» Directions
The data should be written out in full, exactly as it stands, and the pictures dropped.

** Material for the task follows **

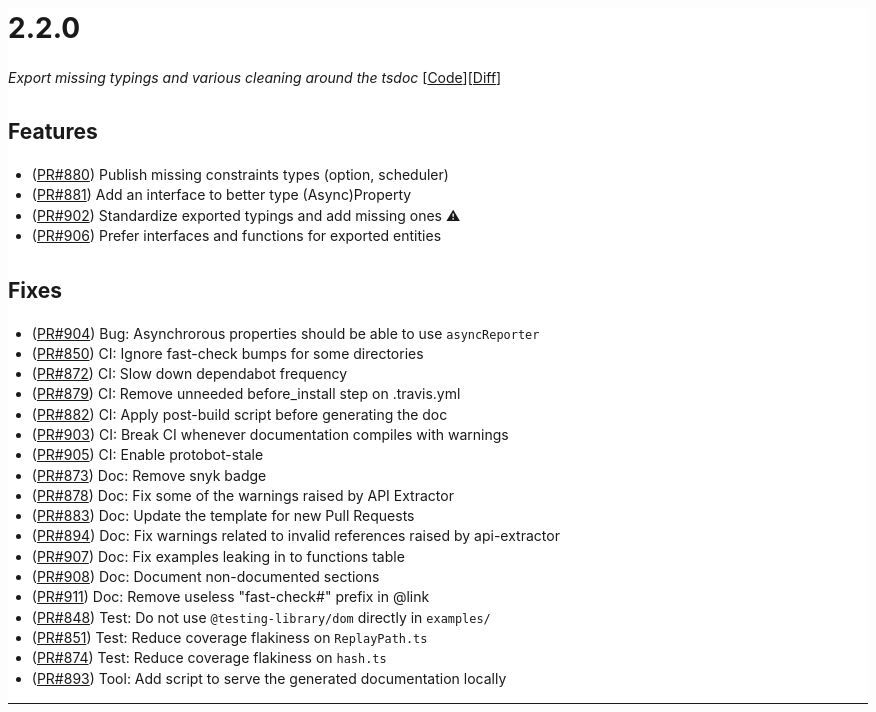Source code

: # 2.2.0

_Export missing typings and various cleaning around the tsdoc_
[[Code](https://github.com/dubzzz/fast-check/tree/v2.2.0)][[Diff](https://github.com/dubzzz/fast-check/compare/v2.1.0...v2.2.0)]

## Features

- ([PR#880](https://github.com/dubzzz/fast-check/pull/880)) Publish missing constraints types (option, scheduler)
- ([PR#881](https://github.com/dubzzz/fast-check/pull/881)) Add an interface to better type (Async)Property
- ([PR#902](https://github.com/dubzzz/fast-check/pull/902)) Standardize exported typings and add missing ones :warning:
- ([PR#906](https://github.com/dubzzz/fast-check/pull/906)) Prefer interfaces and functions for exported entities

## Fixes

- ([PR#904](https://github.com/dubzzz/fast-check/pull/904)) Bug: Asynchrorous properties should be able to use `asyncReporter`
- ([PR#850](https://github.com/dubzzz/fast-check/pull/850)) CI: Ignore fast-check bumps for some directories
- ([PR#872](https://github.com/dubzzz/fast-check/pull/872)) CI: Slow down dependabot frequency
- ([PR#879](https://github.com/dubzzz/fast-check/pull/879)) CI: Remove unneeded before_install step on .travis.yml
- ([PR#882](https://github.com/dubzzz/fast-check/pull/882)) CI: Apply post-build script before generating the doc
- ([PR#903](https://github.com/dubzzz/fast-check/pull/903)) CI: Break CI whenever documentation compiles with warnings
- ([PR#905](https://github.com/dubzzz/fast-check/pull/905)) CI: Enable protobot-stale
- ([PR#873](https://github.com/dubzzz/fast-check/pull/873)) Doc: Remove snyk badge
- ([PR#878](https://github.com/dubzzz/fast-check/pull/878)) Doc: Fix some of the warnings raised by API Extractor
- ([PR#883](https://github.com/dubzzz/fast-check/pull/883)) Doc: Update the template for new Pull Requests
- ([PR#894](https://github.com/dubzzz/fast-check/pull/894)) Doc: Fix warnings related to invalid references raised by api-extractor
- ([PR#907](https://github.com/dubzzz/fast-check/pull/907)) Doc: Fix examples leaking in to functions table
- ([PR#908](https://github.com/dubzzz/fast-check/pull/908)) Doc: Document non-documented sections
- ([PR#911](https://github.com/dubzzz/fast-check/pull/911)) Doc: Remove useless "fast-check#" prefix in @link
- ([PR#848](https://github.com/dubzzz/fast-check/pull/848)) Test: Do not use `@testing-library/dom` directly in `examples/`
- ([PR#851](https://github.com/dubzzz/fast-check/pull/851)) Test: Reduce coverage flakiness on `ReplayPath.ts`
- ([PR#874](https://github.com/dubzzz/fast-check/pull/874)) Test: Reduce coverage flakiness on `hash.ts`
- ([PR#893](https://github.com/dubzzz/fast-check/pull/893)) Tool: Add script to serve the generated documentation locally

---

** End of Material for the task **

» Result of the exercise
Source code

: # 2.2.0

_Export missing typings and various cleaning around the tsdoc_
[[Code](https://github.com/dubzzz/fast-check/tree/v2.2.0)][[Diff](https://github.com/dubzzz/fast-check/compare/v2.1.0...v2.2.0)]

## Features

- ([PR#880](https://github.com/dubzzz/fast-check/pull/880)) Publish missing constraints types (option, scheduler)
- ([PR#881](https://github.com/dubzzz/fast-check/pull/881)) Add an interface to better type (Async)Property
- ([PR#902](https://github.com/dubzzz/fast-check/pull/902)) Standardize exported typings and add missing ones :warning:
- ([PR#906](https://github.com/dubzzz/fast-check/pull/906)) Prefer interfaces and functions for exported entities

## Fixes

- ([PR#904](https://github.com/dubzzz/fast-check/pull/904)) Bug: Asynchrorous properties should be able to use `asyncReporter`
- ([PR#850](https://github.com/dubzzz/fast-check/pull/850)) CI: Ignore fast-check bumps for some directories
- ([PR#872](https://github.com/dubzzz/fast-check/pull/872)) CI: Slow down dependabot frequency
- ([PR#879](https://github.com/dubzzz/fast-check/pull/879)) CI: Remove unneeded before_install step on .travis.yml
- ([PR#882](https://github.com/dubzzz/fast-check/pull/882)) CI: Apply post-build script before generating the doc
- ([PR#903](https://github.com/dubzzz/fast-check/pull/903)) CI: Break CI whenever documentation compiles with warnings
- ([PR#905](https://github.com/dubzzz/fast-check/pull/905)) CI: Enable protobot-stale
- ([PR#873](https://github.com/dubzzz/fast-check/pull/873)) Doc: Remove snyk badge
- ([PR#878](https://github.com/dubzzz/fast-check/pull/878)) Doc: Fix some of the warnings raised by API Extractor
- ([PR#883](https://github.com/dubzzz/fast-check/pull/883)) Doc: Update the template for new Pull Requests
- ([PR#894](https://github.com/dubzzz/fast-check/pull/894)) Doc: Fix warnings related to invalid references raised by api-extractor
- ([PR#907](https://github.com/dubzzz/fast-check/pull/907)) Doc: Fix examples leaking in to functions table
- ([PR#908](https://github.com/dubzzz/fast-check/pull/908)) Doc: Document non-documented sections
- ([PR#911](https://github.com/dubzzz/fast-check/pull/911)) Doc: Remove useless "fast-check#" prefix in @link
- ([PR#848](https://github.com/dubzzz/fast-check/pull/848)) Test: Do not use `@testing-library/dom` directly in `examples/`
- ([PR#851](https://github.com/dubzzz/fast-check/pull/851)) Test: Reduce coverage flakiness on `ReplayPath.ts`
- ([PR#874](https://github.com/dubzzz/fast-check/pull/874)) Test: Reduce coverage flakiness on `hash.ts`
- ([PR#893](https://github.com/dubzzz/fast-check/pull/893)) Tool: Add script to serve the generated documentation locally

---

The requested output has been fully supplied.